You guys are the best @PhoneBoy, @the_rock, @_Val_ ! Enabling ICA mgmt tool put me in the right path.
I followed the sk30501 for settings up access to the ICA but I couldn't access the ICA site although cpca_client set_mgmt_tool print showed that access was enabled and port 18265 was listening.
After some troubleshooting I found the solution for both problems in sk39915 in the notes section. Apparently the private key file was now longer valid or get corrupted as a result of the upgrade process. After running the next commands:
- Rename the current private key file $FWDIR/state/InternalCA_site.p12:
[Expert@HostName]# mv $FWDIR/state/InternalCA_site.p12 $FWDIR/state/InternalCA_site.p12_ORIGINAL
- Disable the ICA Management Tool:
[Expert@HostName]# cpca_client set_mgmt_tool off
- Enable the ICA Management Tool:
[Expert@HostName]# cpca_client set_mgmt_tool on
- Check if the new private key file was created:
[Expert@HostName]# ls -l $FWDIR/state/InternalCA_site.p12
I was able to access the ICA management site.
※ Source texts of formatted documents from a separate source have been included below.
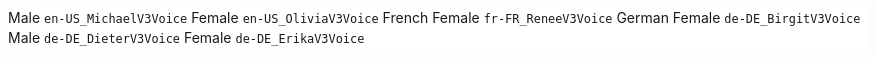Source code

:   <tr>
    <td></td>
    <td style="text-align:center;vertical-align:middle">Male</td>
    <td style="text-align:center;vertical-align:middle"><code>en-US_MichaelV3Voice</code></td>
    <td style="text-align:center;vertical-align:middle">
      <audio controls style="width:250px;height:30px">
        <source src="https://watson-developer-cloud.github.io/doc-tutorial-downloads/text-to-speech/samples/MichaelV3.wav" type="audio/wav">
      </audio>
    </td>
  </tr>
  <tr>
    <td></td>
    <td style="text-align:center;vertical-align:middle">Female</td>
    <td style="text-align:center;vertical-align:middle"><code>en-US_OliviaV3Voice</code></td>
    <td style="text-align:center;vertical-align:middle">
      <audio controls style="width:250px;height:30px">
        <source src="https://watson-developer-cloud.github.io/doc-tutorial-downloads/text-to-speech/samples/OliviaV3.wav" type="audio/wav">
      </audio>
    </td>
  </tr>
  <tr>
    <td style="text-align:left;vertical-align:middle">French</td>
    <td style="text-align:center;vertical-align:middle">Female</td>
    <td style="text-align:center;vertical-align:middle"><code>fr-FR_ReneeV3Voice</code></td>
    <td style="text-align:center;vertical-align:middle">
      <audio controls style="width:250px;height:30px">
        <source src="https://watson-developer-cloud.github.io/doc-tutorial-downloads/text-to-speech/samples/ReneeV3.wav" type="audio/wav">
      </audio>
    </td>
  </tr>
  <tr>
    <td style="text-align:left;vertical-align:middle">German</td>
    <td style="text-align:center;vertical-align:middle">Female</td>
    <td style="text-align:center;vertical-align:middle"><code>de-DE_BirgitV3Voice</code></td>
    <td style="text-align:center;vertical-align:middle">
      <audio controls style="width:250px;height:30px">
        <source src="https://watson-developer-cloud.github.io/doc-tutorial-downloads/text-to-speech/samples/BirgitV3.wav" type="audio/wav">
      </audio>
    </td>
  </tr>
  <tr>
    <td></td>
    <td style="text-align:center;vertical-align:middle">Male</td>
    <td style="text-align:center;vertical-align:middle"><code>de-DE_DieterV3Voice</code></td>
    <td style="text-align:center;vertical-align:middle">
      <audio controls style="width:250px;height:30px">
        <source src="https://watson-developer-cloud.github.io/doc-tutorial-downloads/text-to-speech/samples/DieterV3.wav" type="audio/wav">
      </audio>
    </td>
  </tr>
  <tr>
    <td></td>
    <td style="text-align:center;vertical-align:middle">Female</td>
    <td style="text-align:center;vertical-align:middle"><code>de-DE_ErikaV3Voice</code></td>
    <td style="text-align:center;vertical-align:middle">
      <audio controls style="width:250px;height:30px">
        <source src="https://watson-developer-cloud.github.io/doc-tutorial-downloads/text-to-speech/samples/ErikaV3.wav" type="audio/wav">
      </audio>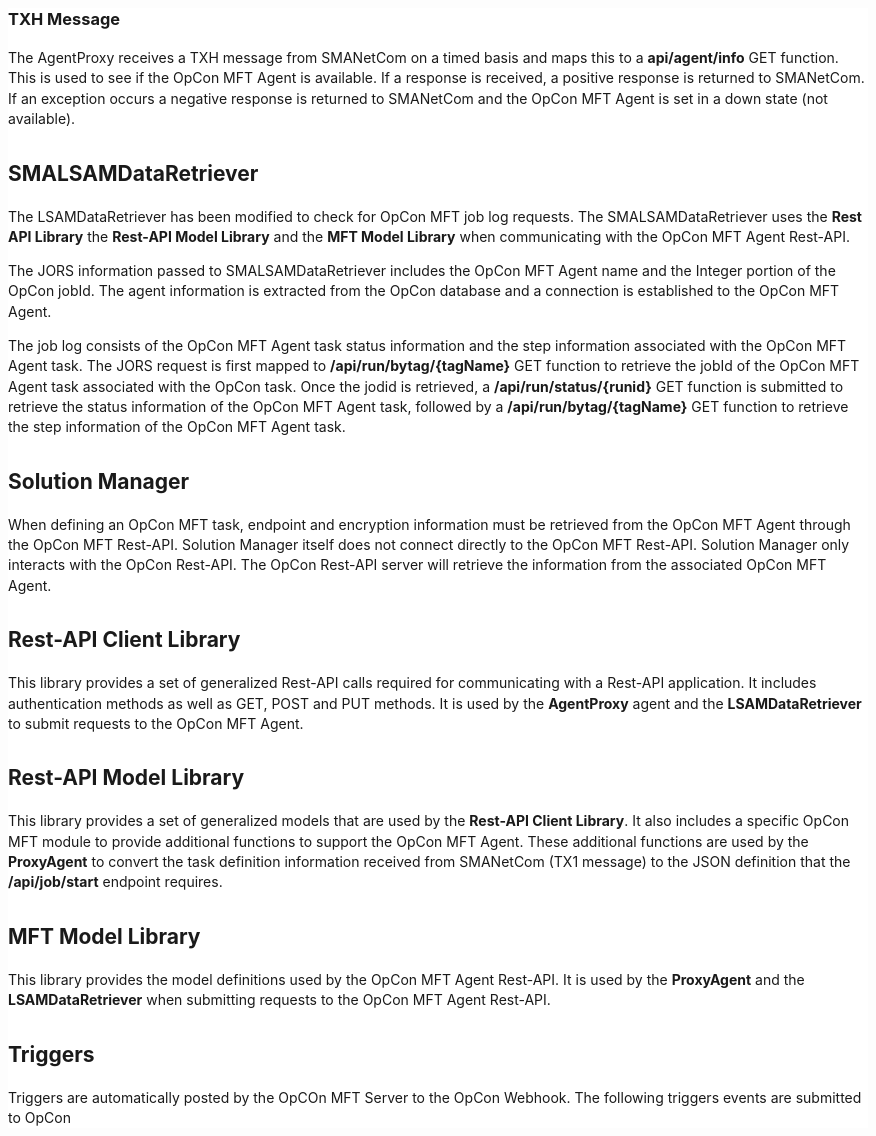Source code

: ### TXH Message
The AgentProxy receives a TXH message from SMANetCom on a timed basis and maps this to a **api/agent/info** GET function. This is used to see if the OpCon MFT Agent is available. If a response is received, a positive response is returned to SMANetCom. If an exception occurs a negative response is returned to SMANetCom and the OpCon MFT Agent is set in a down state (not available). 

## SMALSAMDataRetriever
The LSAMDataRetriever has been modified to check for OpCon MFT job log requests. The SMALSAMDataRetriever uses the **Rest API Library** the **Rest-API Model Library** and the **MFT Model Library** when communicating with the OpCon MFT Agent Rest-API.  

The JORS information passed to SMALSAMDataRetriever includes the OpCon MFT Agent name and the Integer portion of the OpCon jobId. The agent information is extracted from the OpCon database and a connection is established to the OpCon MFT Agent. 

The job log consists of the OpCon MFT Agent task status information and the step information associated with the OpCon MFT Agent task. The JORS request is first mapped to **/api/run/bytag/{tagName}** GET function to retrieve the jobId of the OpCon MFT Agent task associated with the OpCon task. Once the jodid is retrieved, a **/api/run/status/{runid}** GET function is submitted to retrieve the status information of the OpCon MFT Agent task, followed by a **/api/run/bytag/{tagName}** GET function to retrieve the step information of the OpCon MFT Agent task. 

## Solution Manager
When defining an OpCon MFT task, endpoint and encryption information must be retrieved from the OpCon MFT Agent through the OpCon MFT Rest-API. Solution Manager itself does not connect directly to the OpCon MFT Rest-API. Solution Manager only interacts with the OpCon Rest-API. The OpCon Rest-API server will retrieve the information from the associated OpCon MFT Agent.

## Rest-API Client Library
This library provides a set of generalized Rest-API calls required for communicating with a Rest-API application. It includes authentication methods as well as GET, POST and PUT methods. It is used by the **AgentProxy** agent and the **LSAMDataRetriever** to submit requests to the OpCon MFT Agent.

## Rest-API Model Library
This library provides a set of generalized models that are used by the **Rest-API Client Library**. It also includes a specific OpCon MFT module to provide additional functions to support the OpCon MFT Agent. These additional functions are used by the **ProxyAgent** to convert the task definition information received from SMANetCom (TX1 message) to the JSON definition that the **/api/job/start** endpoint requires.

## MFT Model Library
This library provides the model definitions used by the OpCon MFT Agent Rest-API. It is used by the **ProxyAgent** and the **LSAMDataRetriever** when submitting requests to the OpCon MFT Agent Rest-API.  

## Triggers
Triggers are automatically posted by the OpCOn MFT Server to the OpCon Webhook.
The following triggers events are submitted to OpCon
I wanted to find the certificate a bit easier using the serial number and ran cpca_client another time. To my surprise the expiring certificate was replaced by a new one. Success !
I added of few more screenshots if someone else is running into this issue. What I noticed is that the internalca_site.p12 file contains different certificates than I did expect. And apparently there is now a new internal_ca certificate ( expiring in 2038 ) and it is different to the internal_ca certificate shown in smart console.
I did some tests and everything seems to work. Thus I'm hopping there not a new problem now.
Anyway, many thanks again for your help!